Recorded data
_ _ _
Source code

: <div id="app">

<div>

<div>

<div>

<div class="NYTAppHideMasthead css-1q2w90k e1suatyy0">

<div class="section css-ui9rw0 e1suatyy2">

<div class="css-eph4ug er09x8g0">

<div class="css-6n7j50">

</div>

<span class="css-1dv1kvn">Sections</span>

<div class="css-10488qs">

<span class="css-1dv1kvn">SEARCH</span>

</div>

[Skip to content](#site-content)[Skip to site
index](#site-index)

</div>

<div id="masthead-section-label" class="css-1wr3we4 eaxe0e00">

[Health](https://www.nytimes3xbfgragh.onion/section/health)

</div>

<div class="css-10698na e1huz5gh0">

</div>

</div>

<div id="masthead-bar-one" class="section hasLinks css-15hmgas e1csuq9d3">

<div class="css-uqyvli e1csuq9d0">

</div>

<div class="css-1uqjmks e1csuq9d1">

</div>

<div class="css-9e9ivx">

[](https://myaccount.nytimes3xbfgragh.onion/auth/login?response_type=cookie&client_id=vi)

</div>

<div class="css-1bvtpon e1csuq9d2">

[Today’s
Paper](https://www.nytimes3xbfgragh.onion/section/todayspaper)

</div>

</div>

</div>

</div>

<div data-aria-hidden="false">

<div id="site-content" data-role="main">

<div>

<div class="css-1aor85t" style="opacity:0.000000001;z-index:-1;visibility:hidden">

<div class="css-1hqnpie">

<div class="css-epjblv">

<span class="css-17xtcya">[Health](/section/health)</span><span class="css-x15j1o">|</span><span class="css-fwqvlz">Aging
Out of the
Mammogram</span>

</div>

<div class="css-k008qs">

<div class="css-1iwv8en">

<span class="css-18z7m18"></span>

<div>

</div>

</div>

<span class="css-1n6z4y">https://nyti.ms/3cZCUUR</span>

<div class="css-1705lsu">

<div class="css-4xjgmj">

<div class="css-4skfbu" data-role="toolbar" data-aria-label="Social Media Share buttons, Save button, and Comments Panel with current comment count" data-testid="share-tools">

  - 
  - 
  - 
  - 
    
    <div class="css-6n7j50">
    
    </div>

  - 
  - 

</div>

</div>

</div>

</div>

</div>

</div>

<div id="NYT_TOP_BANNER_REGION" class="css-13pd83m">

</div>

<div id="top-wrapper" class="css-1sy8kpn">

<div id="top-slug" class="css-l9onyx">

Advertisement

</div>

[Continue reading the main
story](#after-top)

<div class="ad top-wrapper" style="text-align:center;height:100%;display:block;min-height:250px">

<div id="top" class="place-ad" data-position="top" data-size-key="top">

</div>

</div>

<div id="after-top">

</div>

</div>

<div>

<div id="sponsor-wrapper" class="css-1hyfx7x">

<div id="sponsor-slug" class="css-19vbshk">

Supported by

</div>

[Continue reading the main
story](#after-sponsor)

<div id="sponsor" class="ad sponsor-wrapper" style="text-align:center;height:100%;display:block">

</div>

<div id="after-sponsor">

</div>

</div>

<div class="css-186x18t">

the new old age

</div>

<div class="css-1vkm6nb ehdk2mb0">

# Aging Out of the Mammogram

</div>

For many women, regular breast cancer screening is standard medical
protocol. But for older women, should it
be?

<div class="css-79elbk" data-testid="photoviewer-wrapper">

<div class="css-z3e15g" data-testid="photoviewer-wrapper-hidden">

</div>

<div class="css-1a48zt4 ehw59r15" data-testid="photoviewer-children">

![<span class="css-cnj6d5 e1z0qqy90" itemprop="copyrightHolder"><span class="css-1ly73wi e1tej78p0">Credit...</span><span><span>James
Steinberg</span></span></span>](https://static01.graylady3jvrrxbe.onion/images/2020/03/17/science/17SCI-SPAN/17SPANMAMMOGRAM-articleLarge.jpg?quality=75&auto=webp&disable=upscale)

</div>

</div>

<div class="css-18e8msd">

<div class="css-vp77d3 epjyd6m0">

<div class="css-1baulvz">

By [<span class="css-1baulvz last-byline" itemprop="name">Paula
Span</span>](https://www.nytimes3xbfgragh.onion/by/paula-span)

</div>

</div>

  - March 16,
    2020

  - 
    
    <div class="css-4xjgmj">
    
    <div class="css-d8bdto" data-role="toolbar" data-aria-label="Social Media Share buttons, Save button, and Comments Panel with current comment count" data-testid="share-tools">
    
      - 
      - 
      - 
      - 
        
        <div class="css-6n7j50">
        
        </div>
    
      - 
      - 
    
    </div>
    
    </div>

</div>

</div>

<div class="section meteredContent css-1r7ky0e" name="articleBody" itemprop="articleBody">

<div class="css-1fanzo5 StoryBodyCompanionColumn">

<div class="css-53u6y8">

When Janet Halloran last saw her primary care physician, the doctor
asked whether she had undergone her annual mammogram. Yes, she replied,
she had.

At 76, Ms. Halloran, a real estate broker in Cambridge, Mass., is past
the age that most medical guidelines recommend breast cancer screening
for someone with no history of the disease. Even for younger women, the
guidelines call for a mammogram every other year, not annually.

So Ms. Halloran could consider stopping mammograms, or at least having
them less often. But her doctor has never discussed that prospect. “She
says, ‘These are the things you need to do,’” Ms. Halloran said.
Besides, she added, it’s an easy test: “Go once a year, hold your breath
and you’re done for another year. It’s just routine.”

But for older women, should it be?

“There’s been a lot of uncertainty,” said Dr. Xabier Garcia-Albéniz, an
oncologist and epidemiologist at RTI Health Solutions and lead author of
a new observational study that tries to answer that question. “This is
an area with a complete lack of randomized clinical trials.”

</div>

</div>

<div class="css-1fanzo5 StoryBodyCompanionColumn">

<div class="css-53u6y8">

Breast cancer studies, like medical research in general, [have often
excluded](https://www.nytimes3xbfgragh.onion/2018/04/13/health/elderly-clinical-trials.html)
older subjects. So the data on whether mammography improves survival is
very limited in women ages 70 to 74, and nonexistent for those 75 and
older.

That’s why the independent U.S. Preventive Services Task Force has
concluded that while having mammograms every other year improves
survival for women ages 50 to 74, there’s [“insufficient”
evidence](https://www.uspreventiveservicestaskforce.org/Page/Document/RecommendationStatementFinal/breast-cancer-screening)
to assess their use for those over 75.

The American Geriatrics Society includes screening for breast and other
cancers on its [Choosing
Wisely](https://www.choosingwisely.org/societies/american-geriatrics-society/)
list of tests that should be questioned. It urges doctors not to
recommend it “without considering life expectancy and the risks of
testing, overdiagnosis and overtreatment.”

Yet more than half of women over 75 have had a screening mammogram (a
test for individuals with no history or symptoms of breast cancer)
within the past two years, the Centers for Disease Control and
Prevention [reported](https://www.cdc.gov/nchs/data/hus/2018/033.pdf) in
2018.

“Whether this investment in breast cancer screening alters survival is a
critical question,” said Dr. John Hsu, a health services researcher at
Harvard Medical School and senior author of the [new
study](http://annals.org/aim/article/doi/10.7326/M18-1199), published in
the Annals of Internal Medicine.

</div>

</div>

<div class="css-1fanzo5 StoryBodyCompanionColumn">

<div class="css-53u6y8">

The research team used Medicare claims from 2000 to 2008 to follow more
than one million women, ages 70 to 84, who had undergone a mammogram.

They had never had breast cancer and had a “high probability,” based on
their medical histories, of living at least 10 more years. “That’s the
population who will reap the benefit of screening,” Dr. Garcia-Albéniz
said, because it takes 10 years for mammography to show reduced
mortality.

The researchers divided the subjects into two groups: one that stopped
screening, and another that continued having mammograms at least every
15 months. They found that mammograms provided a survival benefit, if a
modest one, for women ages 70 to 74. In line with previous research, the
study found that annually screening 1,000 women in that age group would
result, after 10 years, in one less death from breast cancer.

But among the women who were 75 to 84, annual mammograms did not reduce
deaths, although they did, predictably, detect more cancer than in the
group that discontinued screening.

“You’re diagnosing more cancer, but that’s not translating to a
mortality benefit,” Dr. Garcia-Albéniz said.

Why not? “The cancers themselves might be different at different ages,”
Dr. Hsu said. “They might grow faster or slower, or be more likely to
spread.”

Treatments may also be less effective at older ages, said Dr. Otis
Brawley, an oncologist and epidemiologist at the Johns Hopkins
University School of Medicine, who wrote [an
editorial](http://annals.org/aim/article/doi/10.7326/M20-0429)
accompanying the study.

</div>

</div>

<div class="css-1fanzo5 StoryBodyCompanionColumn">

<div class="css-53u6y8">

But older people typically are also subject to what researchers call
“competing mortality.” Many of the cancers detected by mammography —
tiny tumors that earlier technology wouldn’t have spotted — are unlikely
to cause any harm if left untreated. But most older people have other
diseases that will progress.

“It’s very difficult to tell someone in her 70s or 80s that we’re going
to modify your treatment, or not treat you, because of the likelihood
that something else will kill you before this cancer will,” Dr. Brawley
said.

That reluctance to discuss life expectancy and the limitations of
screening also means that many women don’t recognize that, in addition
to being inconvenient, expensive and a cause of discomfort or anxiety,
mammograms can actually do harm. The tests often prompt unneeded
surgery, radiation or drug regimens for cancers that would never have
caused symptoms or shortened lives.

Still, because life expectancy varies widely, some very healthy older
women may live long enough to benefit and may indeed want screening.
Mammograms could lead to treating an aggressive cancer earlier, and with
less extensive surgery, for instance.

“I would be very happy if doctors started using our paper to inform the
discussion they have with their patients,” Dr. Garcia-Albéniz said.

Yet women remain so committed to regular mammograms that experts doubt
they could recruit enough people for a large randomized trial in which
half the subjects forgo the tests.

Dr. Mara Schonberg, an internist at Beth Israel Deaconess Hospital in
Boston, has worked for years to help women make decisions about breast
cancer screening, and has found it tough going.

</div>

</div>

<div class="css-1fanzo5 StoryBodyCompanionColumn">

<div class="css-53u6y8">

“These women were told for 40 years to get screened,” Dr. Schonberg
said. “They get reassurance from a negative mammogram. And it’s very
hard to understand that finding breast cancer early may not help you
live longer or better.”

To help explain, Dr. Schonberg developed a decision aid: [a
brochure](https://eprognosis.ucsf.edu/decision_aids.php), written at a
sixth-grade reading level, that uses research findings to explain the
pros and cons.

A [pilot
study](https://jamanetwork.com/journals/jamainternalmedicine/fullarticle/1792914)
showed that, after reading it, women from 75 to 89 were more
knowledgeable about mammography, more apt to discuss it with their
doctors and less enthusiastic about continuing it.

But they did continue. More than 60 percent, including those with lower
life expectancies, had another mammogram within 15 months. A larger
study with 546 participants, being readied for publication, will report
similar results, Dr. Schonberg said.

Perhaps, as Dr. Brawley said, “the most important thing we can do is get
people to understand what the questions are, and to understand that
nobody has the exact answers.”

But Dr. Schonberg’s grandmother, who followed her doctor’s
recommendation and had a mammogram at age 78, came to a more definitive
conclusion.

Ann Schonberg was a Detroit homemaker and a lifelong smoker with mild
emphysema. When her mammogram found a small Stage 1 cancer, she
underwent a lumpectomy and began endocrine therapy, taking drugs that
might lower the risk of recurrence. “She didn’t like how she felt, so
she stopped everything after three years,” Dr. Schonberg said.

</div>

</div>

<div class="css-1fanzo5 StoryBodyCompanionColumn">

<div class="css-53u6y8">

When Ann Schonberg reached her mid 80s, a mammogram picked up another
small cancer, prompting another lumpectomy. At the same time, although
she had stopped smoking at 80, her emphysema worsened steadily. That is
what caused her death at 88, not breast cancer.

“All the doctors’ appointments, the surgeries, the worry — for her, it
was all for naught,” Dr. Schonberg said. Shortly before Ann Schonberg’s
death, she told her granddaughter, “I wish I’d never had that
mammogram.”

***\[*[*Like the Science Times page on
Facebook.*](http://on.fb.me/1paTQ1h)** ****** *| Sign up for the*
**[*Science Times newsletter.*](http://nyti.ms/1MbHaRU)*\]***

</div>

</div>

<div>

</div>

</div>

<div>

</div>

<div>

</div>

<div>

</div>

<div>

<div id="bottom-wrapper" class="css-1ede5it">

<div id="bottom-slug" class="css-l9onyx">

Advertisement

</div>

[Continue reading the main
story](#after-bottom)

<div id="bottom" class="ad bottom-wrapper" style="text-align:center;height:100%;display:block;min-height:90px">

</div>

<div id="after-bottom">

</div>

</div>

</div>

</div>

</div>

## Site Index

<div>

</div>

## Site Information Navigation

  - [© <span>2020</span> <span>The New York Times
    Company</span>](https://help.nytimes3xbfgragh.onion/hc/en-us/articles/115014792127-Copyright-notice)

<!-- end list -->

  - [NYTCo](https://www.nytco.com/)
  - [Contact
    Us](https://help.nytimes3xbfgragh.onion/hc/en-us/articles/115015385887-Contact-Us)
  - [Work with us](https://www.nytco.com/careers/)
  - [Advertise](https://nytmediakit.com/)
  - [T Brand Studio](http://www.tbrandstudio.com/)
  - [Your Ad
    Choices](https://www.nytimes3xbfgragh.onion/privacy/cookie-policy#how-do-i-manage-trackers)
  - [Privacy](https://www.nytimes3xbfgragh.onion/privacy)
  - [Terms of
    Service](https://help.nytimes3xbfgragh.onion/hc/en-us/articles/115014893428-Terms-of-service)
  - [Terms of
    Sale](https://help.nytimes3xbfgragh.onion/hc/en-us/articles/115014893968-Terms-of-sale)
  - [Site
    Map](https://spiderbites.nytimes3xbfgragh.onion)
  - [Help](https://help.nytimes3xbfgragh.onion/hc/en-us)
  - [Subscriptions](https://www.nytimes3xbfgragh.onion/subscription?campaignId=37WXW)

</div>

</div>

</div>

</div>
_ _ _
**What you should do**
Write out each line of the data that holds the string "because".

**Written answer**
said, because it takes 10 years for mammography to show reduced
to modify your treatment, or not treat you, because of the likelihood
Still, because life expectancy varies widely, some very healthy older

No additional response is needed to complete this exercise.